I very much related to that at the beginning of performing this record. I felt like singing “Cranes” every night in front of everyone was like throwing salt on the wounds all over again. There were things that I was trying to get away from. It was very different recording it in a room in a safe space. And I remember my voice would quiver and shake for probably the first three months of singing that song: “I tried to drink it away... I sexed it away...” All of this, every night, in a festival environment.
There’s a dissonance between the lyrics, which are so inward, and the public consumption of the song.
Once I identified what my show was and what I wanted people to experience, I was able to control those emotions a lot more. I really related to Alexie’s idea that you do the work by writing the thing. Then the notion of then going out and releasing it to the world and revisiting and revisiting it is difficult, but it’s so rewarding.
Your performances at sites like the Chinati Foundation in Marfa, Texas, and the Guggenheim Museum in New York connect your work to institutional spaces that have excluded black artists and their cultural production. Do you feel anxiety making your entrance into the art world?

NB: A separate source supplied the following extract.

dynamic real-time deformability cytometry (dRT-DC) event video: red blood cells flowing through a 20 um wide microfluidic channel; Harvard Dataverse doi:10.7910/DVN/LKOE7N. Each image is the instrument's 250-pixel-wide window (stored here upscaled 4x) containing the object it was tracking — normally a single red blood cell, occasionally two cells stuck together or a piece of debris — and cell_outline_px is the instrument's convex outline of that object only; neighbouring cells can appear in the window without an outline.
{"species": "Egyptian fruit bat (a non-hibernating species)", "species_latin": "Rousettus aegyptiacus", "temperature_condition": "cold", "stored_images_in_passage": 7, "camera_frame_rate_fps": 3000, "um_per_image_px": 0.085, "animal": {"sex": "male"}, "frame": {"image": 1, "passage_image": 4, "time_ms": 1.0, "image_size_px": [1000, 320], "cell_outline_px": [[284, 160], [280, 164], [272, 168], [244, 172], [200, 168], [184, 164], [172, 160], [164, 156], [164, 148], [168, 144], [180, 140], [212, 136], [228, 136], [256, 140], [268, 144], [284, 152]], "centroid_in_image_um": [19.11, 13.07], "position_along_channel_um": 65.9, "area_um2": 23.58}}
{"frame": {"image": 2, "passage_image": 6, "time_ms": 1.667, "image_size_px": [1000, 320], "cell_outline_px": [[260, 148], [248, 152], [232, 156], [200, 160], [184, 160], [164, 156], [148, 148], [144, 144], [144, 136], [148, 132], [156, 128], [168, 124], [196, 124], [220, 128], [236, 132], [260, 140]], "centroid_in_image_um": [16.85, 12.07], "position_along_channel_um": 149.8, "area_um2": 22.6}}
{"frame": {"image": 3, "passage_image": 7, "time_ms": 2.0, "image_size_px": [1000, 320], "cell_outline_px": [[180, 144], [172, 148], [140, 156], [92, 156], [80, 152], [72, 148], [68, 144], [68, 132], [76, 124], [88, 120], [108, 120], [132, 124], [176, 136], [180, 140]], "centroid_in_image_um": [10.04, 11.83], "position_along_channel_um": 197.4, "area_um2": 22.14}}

On one hand, I feel really, really grateful and just really lucky that my mom introduced us to black art at a very young age. But I don’t think that I ever saw this idea of existing as a performance artist or a multifaceted artist as a possibility as a black woman. Over the last 10 years, we’ve become more understanding and supportive of multidimensional artists, but there’s still such a long way to go. I have made myself pretty clear that I’m not interested in entering these spaces unless I am wholeheartedly occupying the space. I can’t even tell you what going down that rotunda [at the Guggenheim] felt like, seeing all of those black and brown faces. I am constantly trying to keep [connected] to my 13-, 14-, 15-year-old self. Imagine what it would have meant to see that at that age.